## Exercise requirements
Nothing but the lines from the one with "[00:05.809]" through the final line of the entries below should be written out, each exactly as given.

Collected data entries:
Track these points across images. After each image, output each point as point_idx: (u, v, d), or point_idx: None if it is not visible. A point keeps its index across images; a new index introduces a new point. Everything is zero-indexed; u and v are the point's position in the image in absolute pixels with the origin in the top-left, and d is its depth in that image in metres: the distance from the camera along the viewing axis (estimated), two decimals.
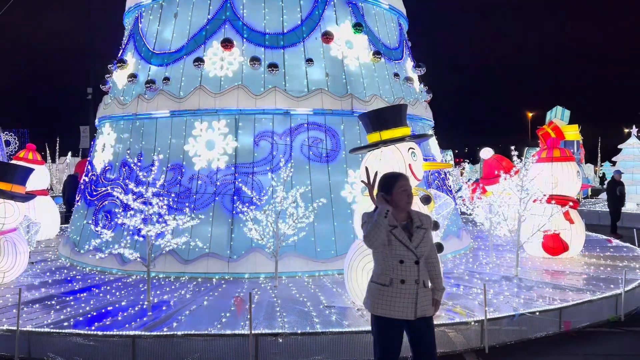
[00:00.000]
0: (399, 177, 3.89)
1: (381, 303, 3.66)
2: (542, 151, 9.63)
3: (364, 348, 5.31)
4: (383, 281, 3.67)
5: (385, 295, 3.65)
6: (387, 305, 3.65)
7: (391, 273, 3.65)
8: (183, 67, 9.04)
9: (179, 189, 8.37)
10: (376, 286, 3.70)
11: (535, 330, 5.98)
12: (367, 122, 6.56)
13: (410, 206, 3.86)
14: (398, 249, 3.65)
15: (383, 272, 3.68)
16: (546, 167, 9.06)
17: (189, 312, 6.09)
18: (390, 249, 3.64)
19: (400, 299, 3.64)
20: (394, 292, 3.64)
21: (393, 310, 3.64)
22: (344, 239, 7.93)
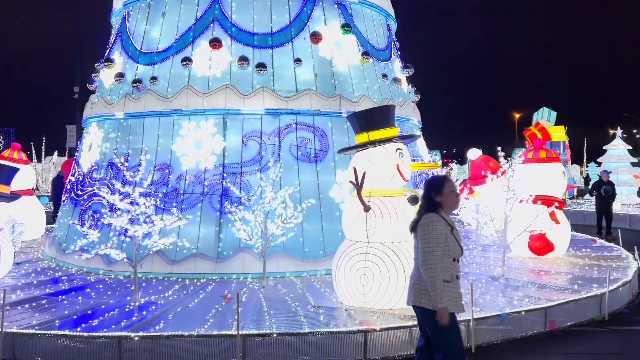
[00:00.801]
0: (447, 179, 4.10)
1: (451, 299, 3.82)
2: (528, 152, 9.72)
3: (352, 348, 5.33)
4: (447, 278, 3.82)
5: (449, 291, 3.82)
6: (454, 300, 3.85)
7: (450, 270, 3.83)
8: (171, 67, 9.00)
9: (167, 189, 8.32)
10: (446, 284, 3.81)
11: (521, 330, 6.04)
12: (355, 122, 6.59)
13: (458, 206, 4.15)
14: (454, 248, 3.88)
15: (444, 270, 3.82)
16: (532, 167, 9.14)
17: (176, 313, 6.06)
18: (446, 247, 3.83)
19: (458, 294, 3.90)
20: (455, 288, 3.87)
21: (458, 306, 3.90)
22: (332, 239, 7.94)
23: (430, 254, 3.80)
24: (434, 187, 4.01)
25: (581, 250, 10.04)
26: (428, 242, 3.83)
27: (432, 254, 3.80)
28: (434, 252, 3.80)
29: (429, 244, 3.82)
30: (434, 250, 3.80)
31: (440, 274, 3.78)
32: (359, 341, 5.34)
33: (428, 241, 3.83)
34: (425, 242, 3.84)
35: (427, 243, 3.83)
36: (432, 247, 3.81)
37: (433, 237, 3.82)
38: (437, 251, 3.81)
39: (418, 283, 3.95)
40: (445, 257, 3.83)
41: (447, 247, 3.83)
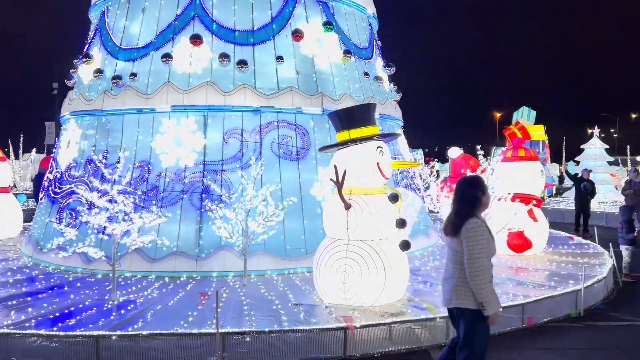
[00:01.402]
0: (482, 179, 4.27)
1: (496, 297, 3.97)
2: (507, 150, 9.85)
3: (332, 345, 5.35)
4: (490, 279, 3.96)
5: (494, 290, 3.96)
6: (497, 298, 3.98)
7: (490, 270, 3.96)
8: (151, 63, 8.90)
9: (146, 186, 8.24)
10: (490, 284, 3.93)
11: (498, 326, 6.09)
12: (336, 120, 6.60)
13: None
14: (493, 248, 4.03)
15: (489, 270, 3.95)
16: (511, 166, 9.26)
17: (155, 312, 6.01)
18: (489, 250, 3.96)
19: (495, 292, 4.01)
20: (492, 287, 4.00)
21: (499, 302, 4.02)
22: (313, 237, 7.94)
23: (478, 260, 3.88)
24: (480, 186, 4.08)
25: (558, 248, 10.21)
26: (475, 249, 3.90)
27: (479, 259, 3.88)
28: (481, 258, 3.89)
29: (476, 249, 3.90)
30: (481, 254, 3.90)
31: (487, 277, 3.91)
32: (339, 338, 5.36)
33: (474, 247, 3.90)
34: (473, 248, 3.90)
35: (474, 249, 3.90)
36: (479, 252, 3.89)
37: (479, 243, 3.90)
38: (483, 256, 3.91)
39: (461, 285, 3.99)
40: (488, 259, 3.97)
41: (489, 249, 3.98)
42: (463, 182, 4.19)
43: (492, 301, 3.88)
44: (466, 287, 3.95)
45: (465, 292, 3.96)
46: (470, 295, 3.93)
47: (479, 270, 3.86)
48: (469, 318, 3.96)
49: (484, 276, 3.86)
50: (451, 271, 4.11)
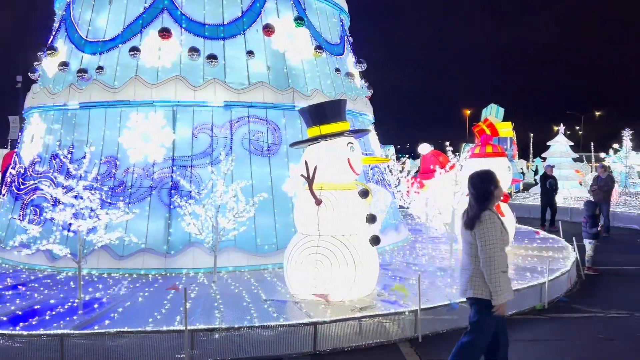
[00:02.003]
0: (494, 173, 4.31)
1: (509, 288, 4.10)
2: (476, 147, 10.00)
3: (301, 341, 5.36)
4: (504, 269, 4.07)
5: (508, 281, 4.11)
6: (510, 289, 4.13)
7: (505, 260, 4.09)
8: (118, 57, 8.72)
9: (113, 182, 8.08)
10: (503, 274, 4.05)
11: (466, 319, 6.21)
12: (307, 116, 6.59)
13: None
14: (505, 239, 4.14)
15: (502, 262, 4.04)
16: (479, 162, 9.40)
17: (122, 310, 5.91)
18: (502, 241, 4.08)
19: (510, 281, 4.17)
20: (508, 277, 4.15)
21: (512, 292, 4.17)
22: (285, 233, 7.93)
23: (491, 250, 3.99)
24: (492, 180, 4.19)
25: (524, 242, 10.44)
26: (489, 239, 4.01)
27: (493, 250, 3.99)
28: (494, 248, 4.00)
29: (490, 240, 4.00)
30: (495, 247, 4.00)
31: (499, 267, 4.01)
32: (309, 333, 5.37)
33: (489, 237, 4.01)
34: (486, 239, 4.01)
35: (488, 240, 4.01)
36: (493, 244, 4.00)
37: (492, 234, 4.01)
38: (496, 247, 4.01)
39: (476, 276, 4.11)
40: (502, 250, 4.07)
41: (502, 240, 4.08)
42: (476, 177, 4.27)
43: (503, 291, 4.01)
44: (481, 278, 4.08)
45: (480, 283, 4.09)
46: (485, 286, 4.07)
47: (491, 260, 3.98)
48: (483, 308, 4.10)
49: (496, 266, 3.99)
50: (466, 263, 4.24)
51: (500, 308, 4.03)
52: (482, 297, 4.08)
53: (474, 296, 4.14)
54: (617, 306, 7.09)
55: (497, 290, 3.98)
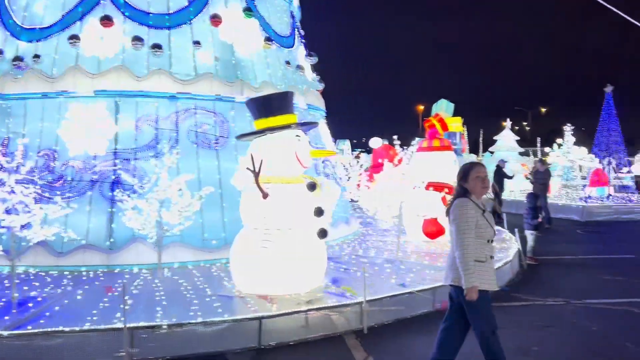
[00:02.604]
0: (475, 165, 4.31)
1: (485, 278, 4.07)
2: (423, 141, 10.17)
3: (246, 336, 5.29)
4: (481, 259, 4.07)
5: (484, 271, 4.07)
6: (488, 279, 4.10)
7: (485, 251, 4.09)
8: (57, 45, 8.35)
9: (51, 176, 7.74)
10: (478, 263, 4.03)
11: (411, 310, 6.33)
12: (253, 108, 6.50)
13: (486, 192, 4.33)
14: (486, 230, 4.12)
15: (477, 251, 4.05)
16: (426, 155, 9.58)
17: (59, 308, 5.67)
18: (478, 230, 4.06)
19: (492, 273, 4.18)
20: (489, 267, 4.12)
21: (492, 283, 4.16)
22: (233, 228, 7.75)
23: (462, 236, 4.03)
24: (460, 174, 4.28)
25: None
26: (459, 225, 4.06)
27: (463, 235, 4.02)
28: (465, 234, 4.03)
29: (461, 227, 4.05)
30: (466, 233, 4.03)
31: (471, 255, 4.01)
32: (254, 328, 5.32)
33: (459, 224, 4.06)
34: (457, 225, 4.06)
35: (458, 226, 4.06)
36: (463, 230, 4.04)
37: (464, 220, 4.05)
38: (468, 233, 4.03)
39: (455, 264, 4.15)
40: (479, 239, 4.08)
41: (479, 230, 4.08)
42: (463, 168, 4.38)
43: (472, 275, 3.99)
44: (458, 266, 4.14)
45: (458, 270, 4.14)
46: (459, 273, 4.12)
47: (462, 244, 4.01)
48: (464, 296, 4.13)
49: (468, 252, 4.00)
50: (450, 251, 4.30)
51: (469, 293, 4.02)
52: (461, 284, 4.11)
53: (453, 283, 4.22)
54: (554, 294, 7.38)
55: (466, 275, 4.00)
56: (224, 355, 5.13)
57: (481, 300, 4.06)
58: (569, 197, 18.95)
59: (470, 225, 4.06)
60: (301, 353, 5.22)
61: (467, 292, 4.02)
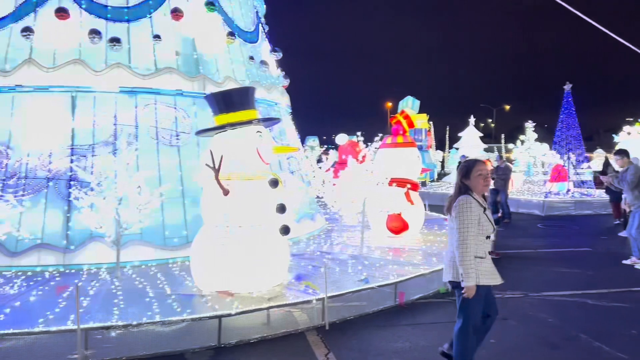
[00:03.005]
0: (476, 163, 4.38)
1: (485, 273, 4.18)
2: (387, 137, 10.24)
3: (205, 334, 5.22)
4: (480, 255, 4.17)
5: (484, 266, 4.18)
6: (488, 274, 4.21)
7: (484, 247, 4.20)
8: (9, 38, 8.05)
9: (4, 173, 7.46)
10: (477, 260, 4.14)
11: (373, 305, 6.36)
12: (213, 103, 6.40)
13: (487, 189, 4.44)
14: (487, 226, 4.21)
15: (478, 247, 4.14)
16: (389, 152, 9.65)
17: (10, 310, 5.47)
18: (480, 227, 4.16)
19: (493, 267, 4.29)
20: (488, 263, 4.24)
21: (494, 278, 4.27)
22: (195, 225, 7.64)
23: (464, 233, 4.10)
24: (462, 171, 4.37)
25: (434, 228, 10.86)
26: (462, 222, 4.12)
27: (466, 233, 4.09)
28: (468, 231, 4.10)
29: (464, 223, 4.11)
30: (468, 230, 4.11)
31: (472, 252, 4.10)
32: (213, 327, 5.25)
33: (462, 221, 4.12)
34: (460, 222, 4.13)
35: (461, 223, 4.12)
36: (467, 227, 4.11)
37: (467, 217, 4.11)
38: (470, 230, 4.11)
39: (454, 260, 4.25)
40: (479, 236, 4.16)
41: (480, 227, 4.16)
42: (459, 167, 4.49)
43: (471, 272, 4.09)
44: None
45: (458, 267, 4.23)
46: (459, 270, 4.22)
47: (463, 243, 4.08)
48: (461, 291, 4.22)
49: (468, 249, 4.08)
50: (449, 247, 4.36)
51: (469, 291, 4.11)
52: (459, 280, 4.22)
53: (453, 279, 4.31)
54: (513, 287, 7.54)
55: (466, 272, 4.09)
56: (183, 355, 5.05)
57: (476, 296, 4.17)
58: (530, 192, 19.41)
59: (474, 222, 4.14)
60: (262, 350, 5.18)
61: (467, 290, 4.13)
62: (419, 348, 5.24)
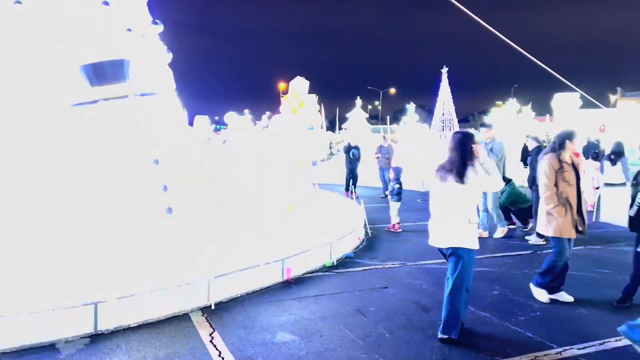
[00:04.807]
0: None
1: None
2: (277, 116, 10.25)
3: (79, 322, 4.92)
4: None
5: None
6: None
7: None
8: None
9: None
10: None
11: (260, 282, 6.39)
12: None
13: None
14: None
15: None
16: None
17: None
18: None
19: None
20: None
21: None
22: None
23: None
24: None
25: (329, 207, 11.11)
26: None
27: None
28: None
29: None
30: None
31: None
32: (89, 314, 4.95)
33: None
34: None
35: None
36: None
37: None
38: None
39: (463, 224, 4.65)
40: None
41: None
42: (463, 136, 4.79)
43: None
44: (464, 227, 4.63)
45: (462, 232, 4.64)
46: (465, 235, 4.64)
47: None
48: (463, 254, 4.65)
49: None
50: (447, 214, 4.69)
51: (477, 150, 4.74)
52: (462, 245, 4.63)
53: (456, 245, 4.65)
54: (392, 258, 8.00)
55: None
56: (54, 345, 4.71)
57: (471, 257, 4.72)
58: (412, 169, 20.55)
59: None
60: (142, 334, 4.99)
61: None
62: (303, 320, 5.37)
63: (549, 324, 5.30)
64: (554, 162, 5.91)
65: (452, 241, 4.69)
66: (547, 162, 5.95)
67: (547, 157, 6.00)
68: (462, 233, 4.66)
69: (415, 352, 4.59)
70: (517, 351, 4.59)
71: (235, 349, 4.65)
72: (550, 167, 5.88)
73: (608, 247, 8.93)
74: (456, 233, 4.67)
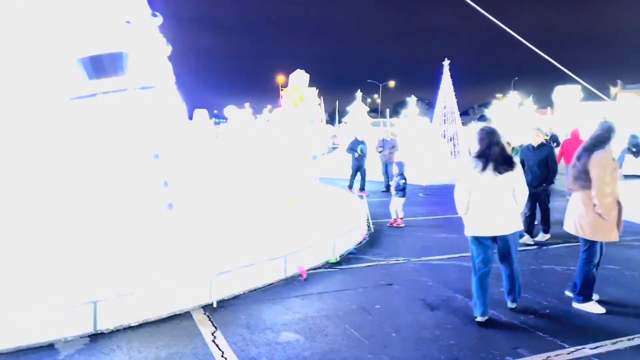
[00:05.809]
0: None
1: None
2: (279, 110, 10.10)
3: (79, 322, 4.80)
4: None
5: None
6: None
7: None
8: None
9: None
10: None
11: (262, 279, 6.28)
12: None
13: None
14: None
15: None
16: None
17: None
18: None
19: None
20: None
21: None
22: None
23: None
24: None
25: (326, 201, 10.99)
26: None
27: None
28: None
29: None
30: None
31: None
32: (88, 313, 4.83)
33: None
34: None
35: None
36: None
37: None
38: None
39: (516, 212, 5.07)
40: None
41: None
42: (490, 133, 5.11)
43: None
44: (517, 211, 5.08)
45: (518, 215, 5.13)
46: (518, 218, 5.13)
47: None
48: (516, 238, 5.21)
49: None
50: (501, 205, 4.98)
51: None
52: (516, 230, 5.11)
53: (514, 231, 5.08)
54: (396, 254, 7.89)
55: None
56: (53, 345, 4.60)
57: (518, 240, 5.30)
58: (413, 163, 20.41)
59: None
60: (143, 334, 4.88)
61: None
62: (307, 318, 5.26)
63: (559, 322, 5.19)
64: (611, 162, 5.31)
65: (513, 227, 5.08)
66: (605, 161, 5.25)
67: (604, 156, 5.29)
68: (518, 217, 5.14)
69: (423, 352, 4.48)
70: (528, 351, 4.48)
71: (238, 349, 4.53)
72: (610, 168, 5.25)
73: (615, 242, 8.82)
74: (514, 218, 5.07)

## Solution for this task
[00:05.809]
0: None
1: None
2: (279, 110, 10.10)
3: (79, 322, 4.80)
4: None
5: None
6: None
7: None
8: None
9: None
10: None
11: (262, 279, 6.28)
12: None
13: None
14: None
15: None
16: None
17: None
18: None
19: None
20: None
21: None
22: None
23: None
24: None
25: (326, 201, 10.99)
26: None
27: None
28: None
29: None
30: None
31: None
32: (88, 313, 4.83)
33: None
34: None
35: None
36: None
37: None
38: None
39: (516, 212, 5.07)
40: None
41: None
42: (490, 133, 5.11)
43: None
44: (517, 211, 5.08)
45: (518, 215, 5.13)
46: (518, 218, 5.13)
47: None
48: (516, 238, 5.21)
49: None
50: (501, 205, 4.98)
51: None
52: (516, 230, 5.11)
53: (514, 231, 5.08)
54: (396, 254, 7.89)
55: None
56: (53, 345, 4.60)
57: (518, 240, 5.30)
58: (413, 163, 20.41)
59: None
60: (143, 334, 4.88)
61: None
62: (307, 318, 5.26)
63: (559, 322, 5.19)
64: (611, 162, 5.31)
65: (513, 227, 5.08)
66: (605, 161, 5.25)
67: (604, 156, 5.29)
68: (518, 217, 5.14)
69: (423, 352, 4.48)
70: (528, 351, 4.48)
71: (238, 349, 4.53)
72: (610, 168, 5.25)
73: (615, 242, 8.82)
74: (514, 218, 5.07)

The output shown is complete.